Hubei Key Laboratory of Agricultural Bioinformatics, College of Informatics, Huazhong Agricultural University, Wuhan, 430070, China.
Health Science Center, Hubei Minzu University, Enshi, 445000, China.
Adv Sci (Weinh). 2024 Aug;11(30):e2308243. doi: 10.1002/advs.202308243. Epub 2024 Jun 17.
Cell-free DNA (cfDNA) fragmentation patterns have immense potential for early cancer detection. However, the definition of fragmentation varies, ranging from the entire genome to specific genomic regions. These patterns have not been systematically compared, impeding broader research and practical implementation. Here, 1382 plasma cfDNA sequencing samples from 8 cancer types are collected. Considering that cfDNA within open chromatin regions is more susceptible to fragmentation, 10 fragmentation patterns within open chromatin regions as features and employed machine learning techniques to evaluate their performance are examined. All fragmentation patterns demonstrated discernible classification capabilities, with the end motif showing the highest diagnostic value for cross-validation. Combining cross and independent validation results revealed that fragmentation patterns that incorporated both fragment length and coverage information exhibited robust predictive capacities. Despite their diagnostic potential, the predictive power of these fragmentation patterns is unstable. To address this limitation, an ensemble classifier via integrating all fragmentation patterns is developed, which demonstrated notable improvements in cancer detection and tissue-of-origin determination. Further functional bioinformatics investigations on significant feature intervals in the model revealed its impressive ability to identify critical regulatory regions involved in cancer pathogenesis.

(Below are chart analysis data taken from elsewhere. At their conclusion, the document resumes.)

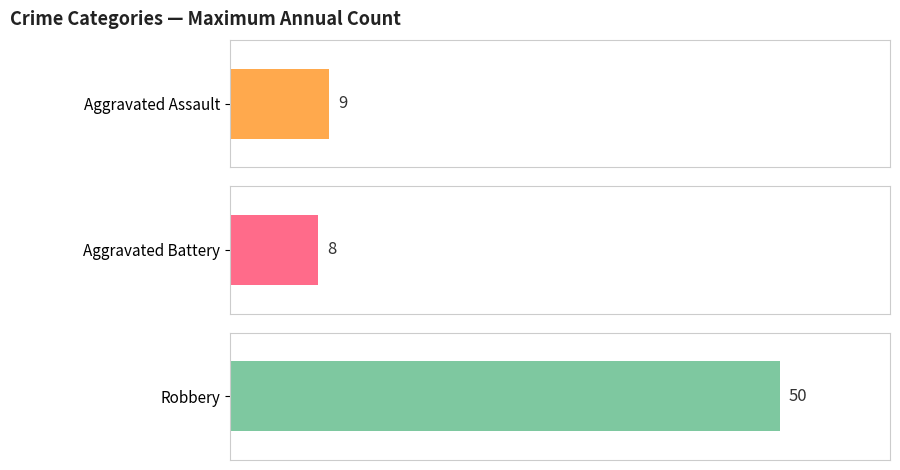

What are all the series names shown in the legend?

Aggravated Assault, Aggravated Battery, Robbery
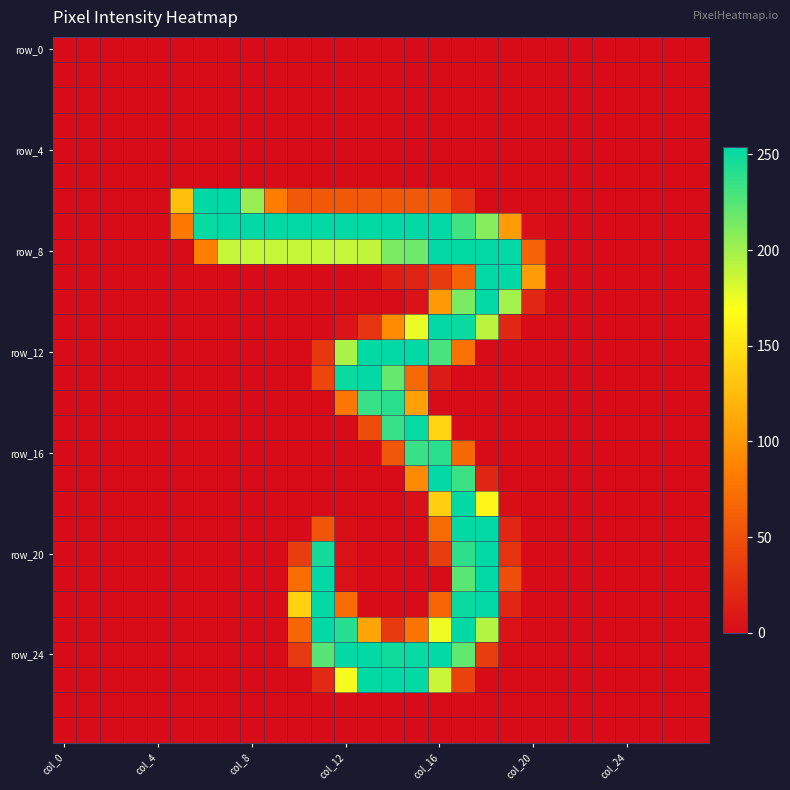

At how many categories does at least one series exceed 243?

14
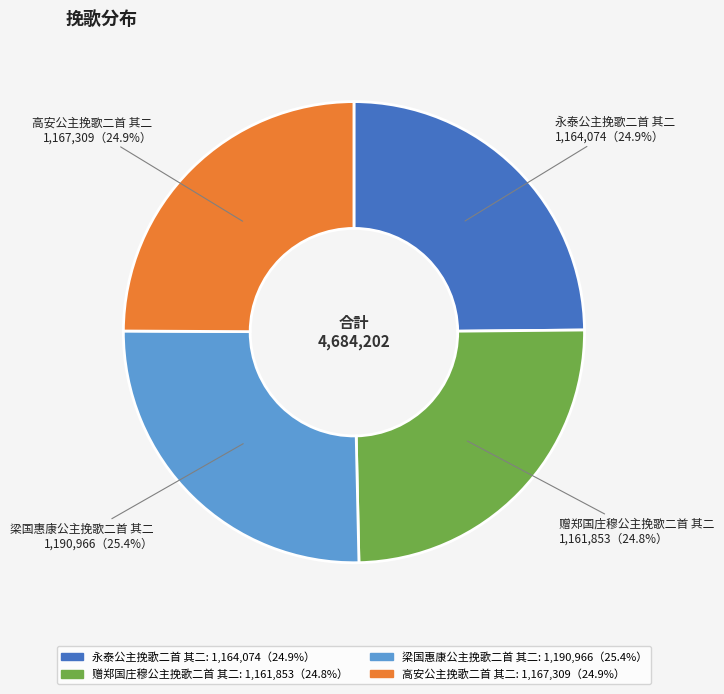

What is the ratio of the value at 赠郑国庄穆公主挽歌二首 其二 1,161,853（24.8%） to the value at 高安公主挽歌二首 其二 1,167,309（24.9%）?

1.0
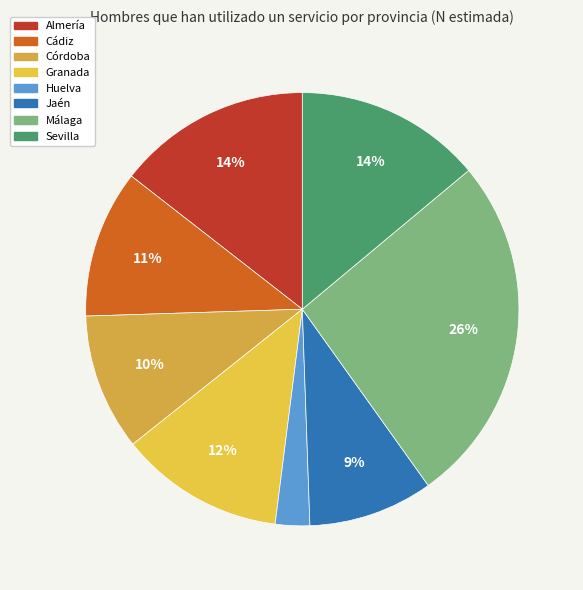

Combined, do Granada and Almería account for over 50%?

No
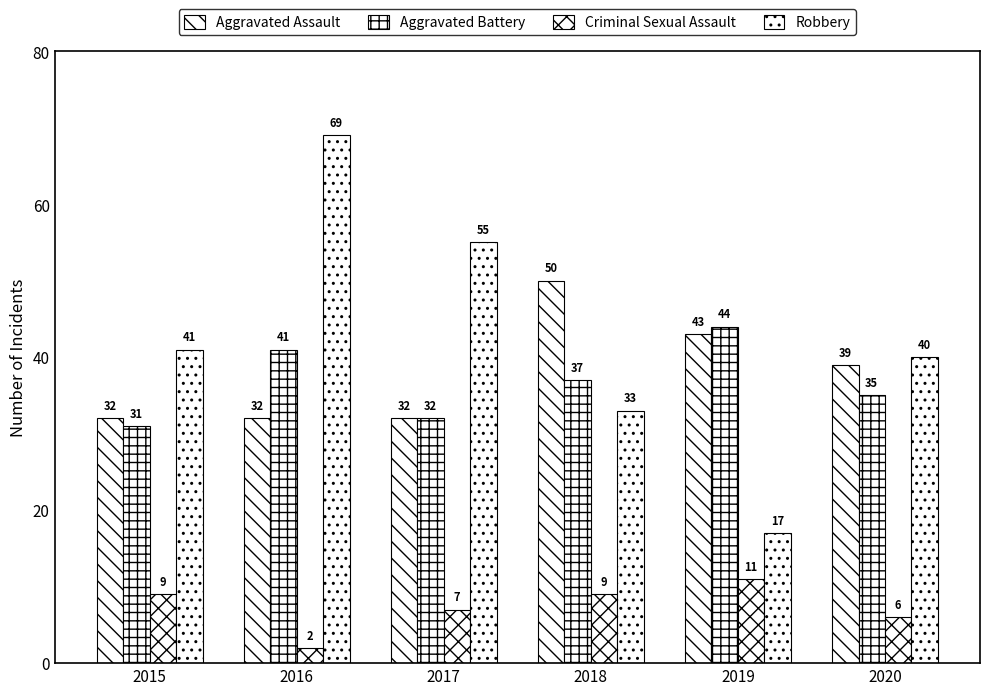

How many values in the Aggravated Battery series are below 37?

3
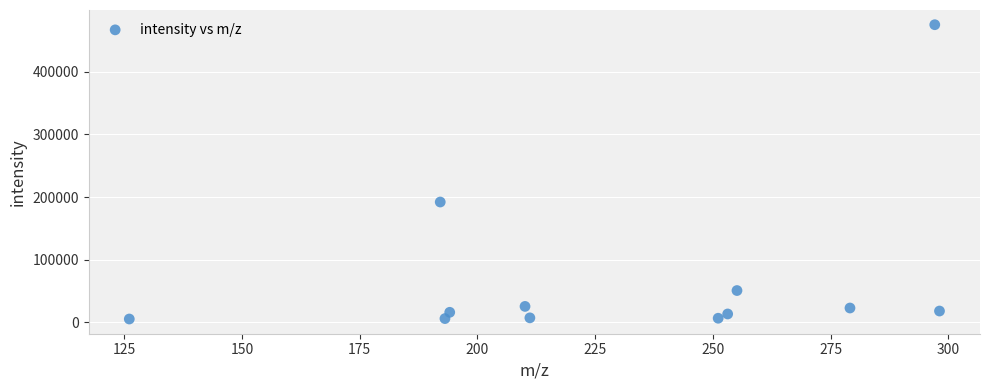

What Y value in the scatter plot is closest to 240218?

191997.1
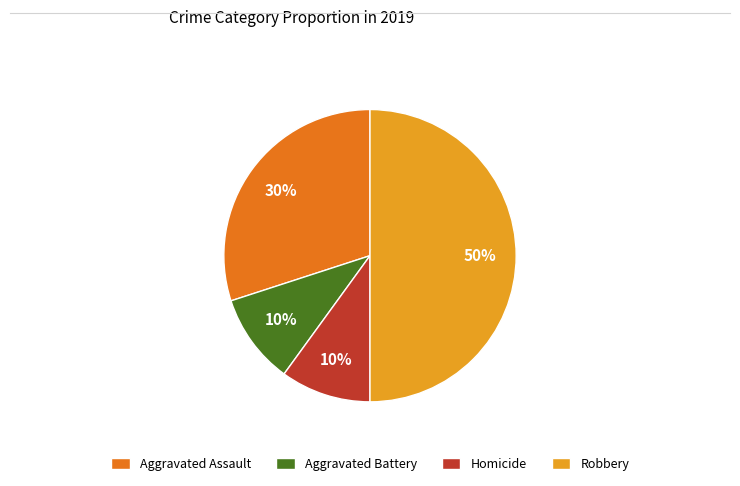

What percentage is the Homicide slice, to the nearest percent?

10%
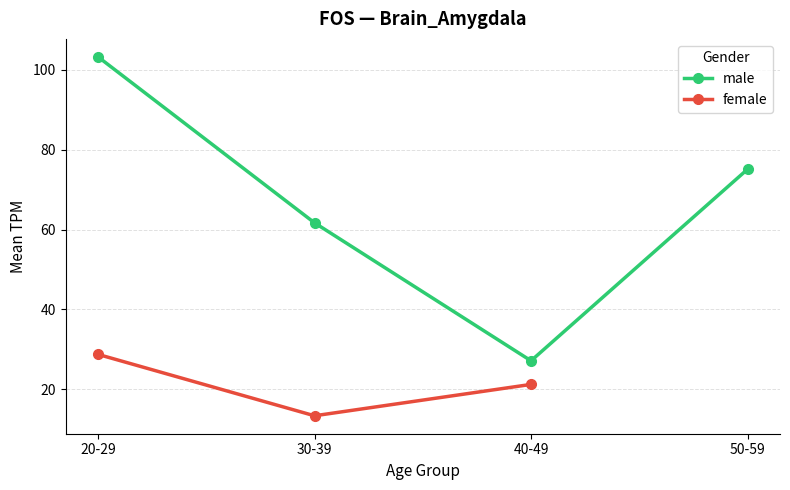

What is the smallest value displayed?

13.3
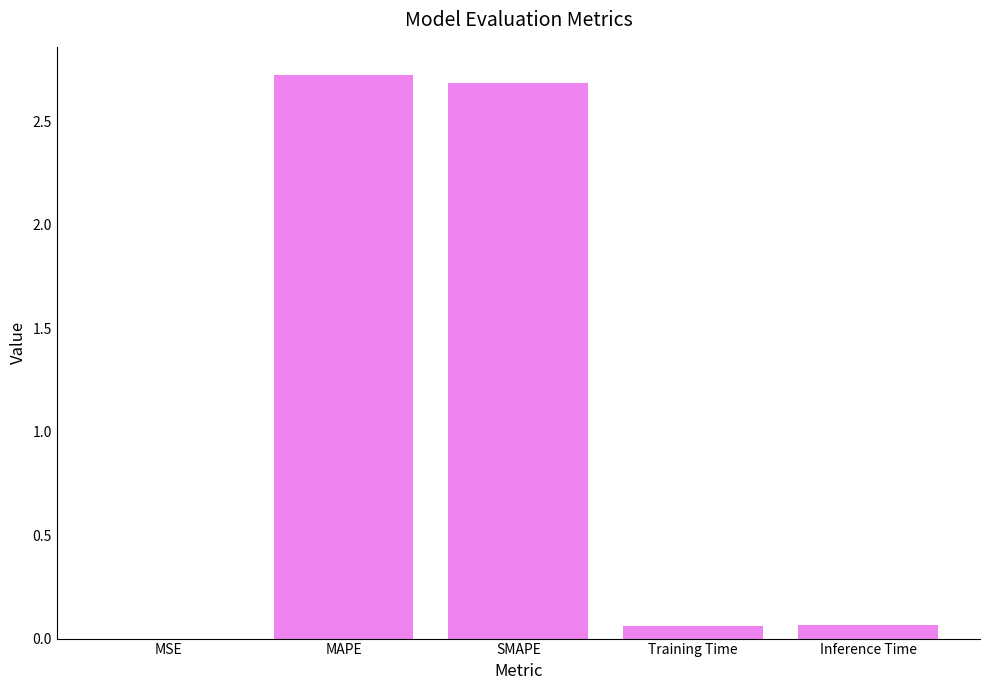

What is the approximate value at MAPE?

2.7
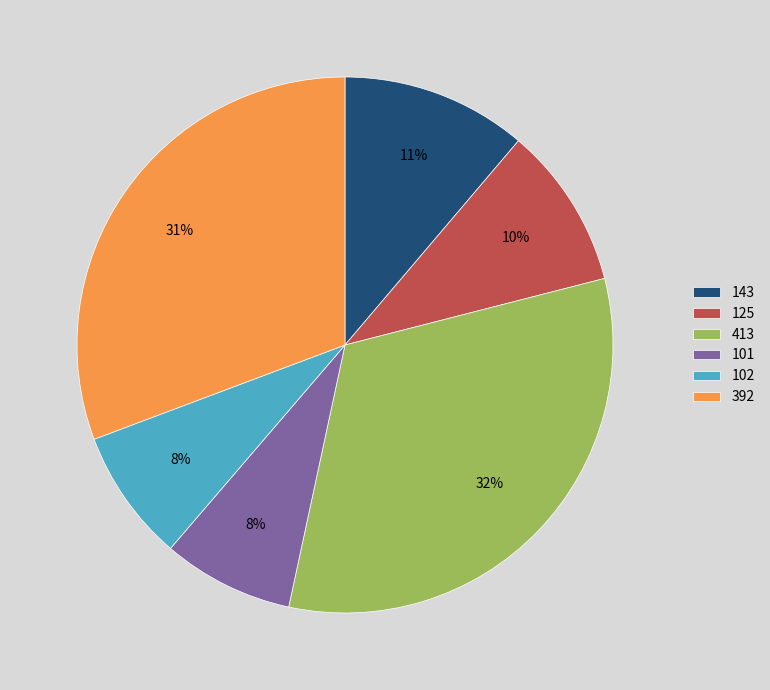

To the nearest percent, what percentage of the pie is 102?

8%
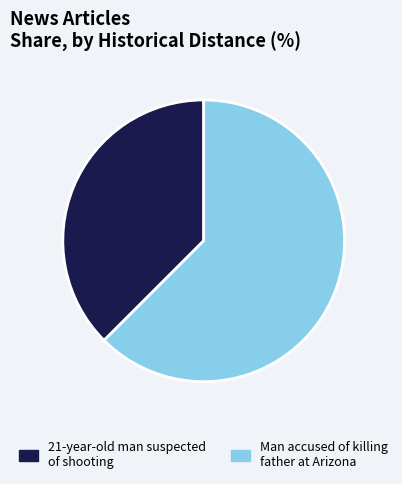

What is the largest slice in the pie chart?

Man accused of killing father at Arizona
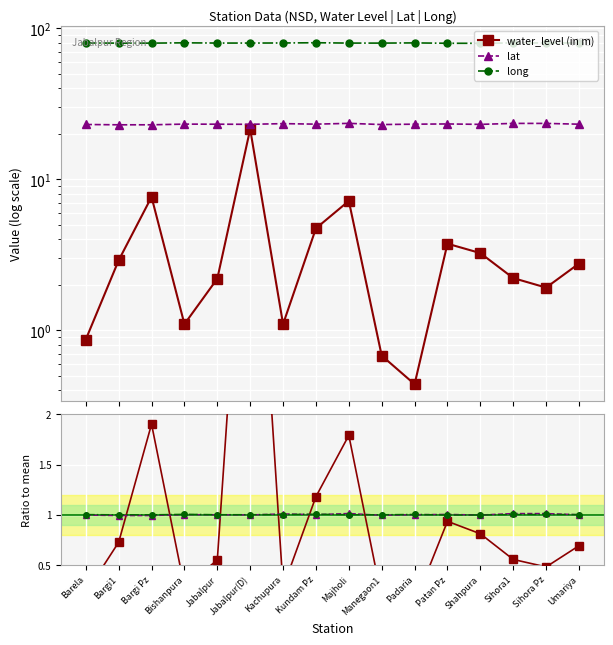

Is the value of water_level (in m) at Jabalpur greater than the value of long at Sihora1?

No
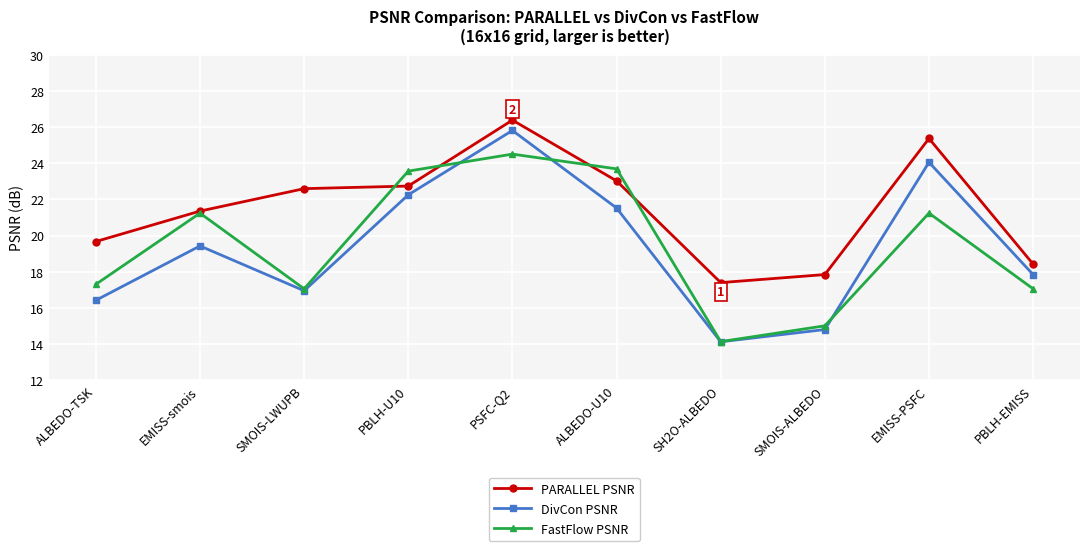

What is the label of the 4th point from the right?

SH2O-ALBEDO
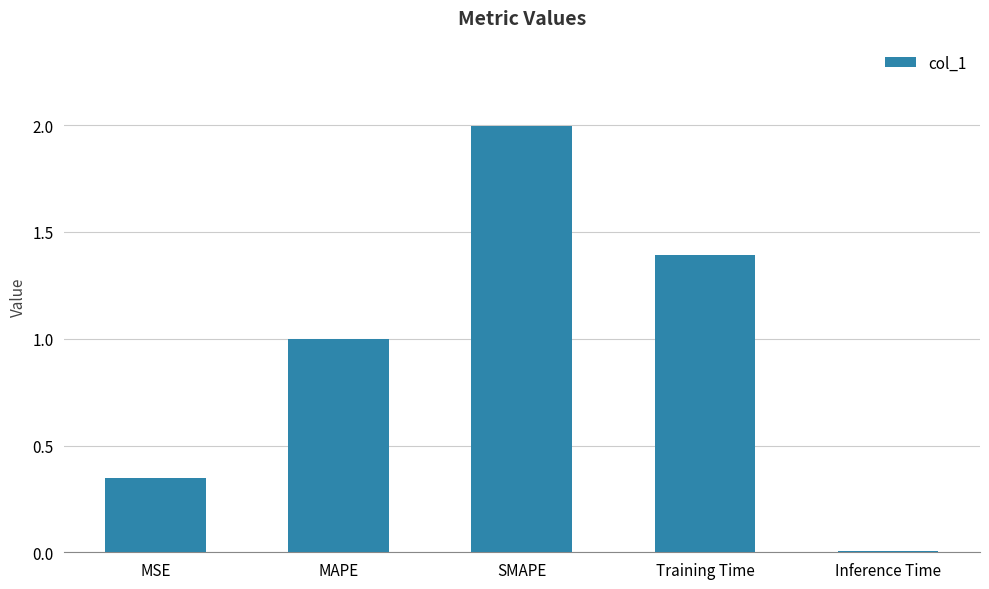

Rank the categories by value from lowest to highest.

Inference Time, MSE, MAPE, Training Time, SMAPE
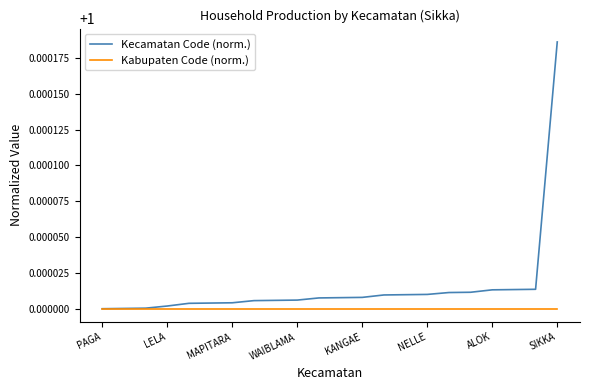

List the series in order of their peak value, lowest first.

Kabupaten Code (norm.), Kecamatan Code (norm.)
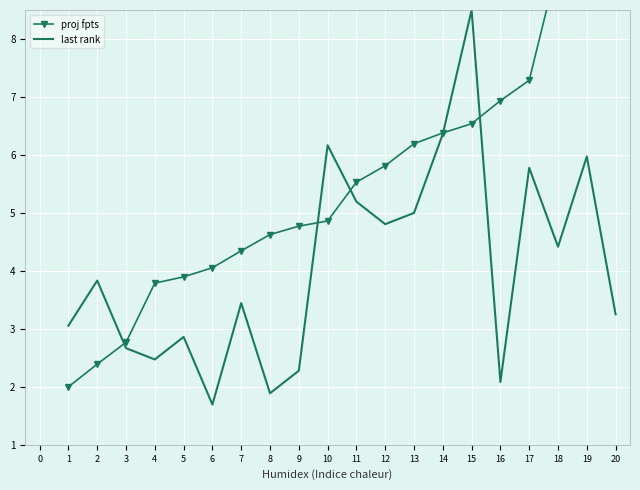

Rank the categories by last rank value from lowest to highest.

6, 8, 16, 9, 4, 3, 5, 1, 20, 7, 2, 18, 12, 13, 11, 17, 19, 10, 14, 15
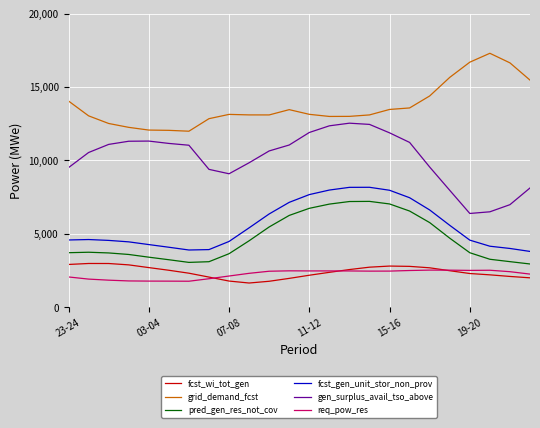

What is the difference between the maximum and minimum values in the gen_surplus_avail_tso_above series?

6150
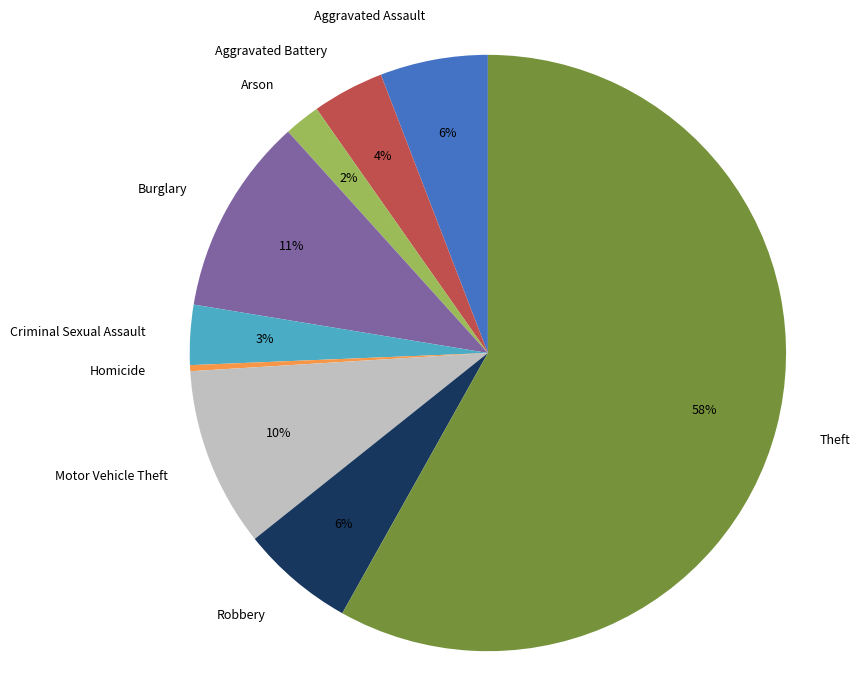

Approximately how many times larger is the value at Motor Vehicle Theft compared to Burglary?

0.9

无细胞游离 DNA(cfDNA)片段化模式在癌症早期检测方面具有巨大的潜力。然而,片段化的定义存在差异,从整个基因组到特定的基因组区域都有涉及。这些模式尚未得到系统比较,阻碍了更广泛的研究和实际应用。在这里,收集了来自 8 种癌症类型的 1382 个血浆 cfDNA 测序样本。考虑到开放染色质区域内的 cfDNA 更容易发生片段化,我们研究了 10 种开放染色质区域内的片段化模式作为特征,并采用机器学习技术来评估它们的性能。所有的片段化模式都表现出可区分的分类能力,其中末端模式在交叉验证中具有最高的诊断价值。结合交叉和独立验证结果表明,融合了片段长度和覆盖信息的片段化模式具有稳健的预测能力。尽管这些片段化模式具有诊断潜力,但它们的预测能力并不稳定。为了解决这个局限性,我们通过整合所有的片段化模式开发了一个集成分类器,该分类器在癌症检测和组织起源确定方面表现出了显著的改进。进一步对模型中显著特征区间的功能生物信息学研究揭示了其识别涉及癌症发病机制的关键调控区域的令人印象深刻的能力。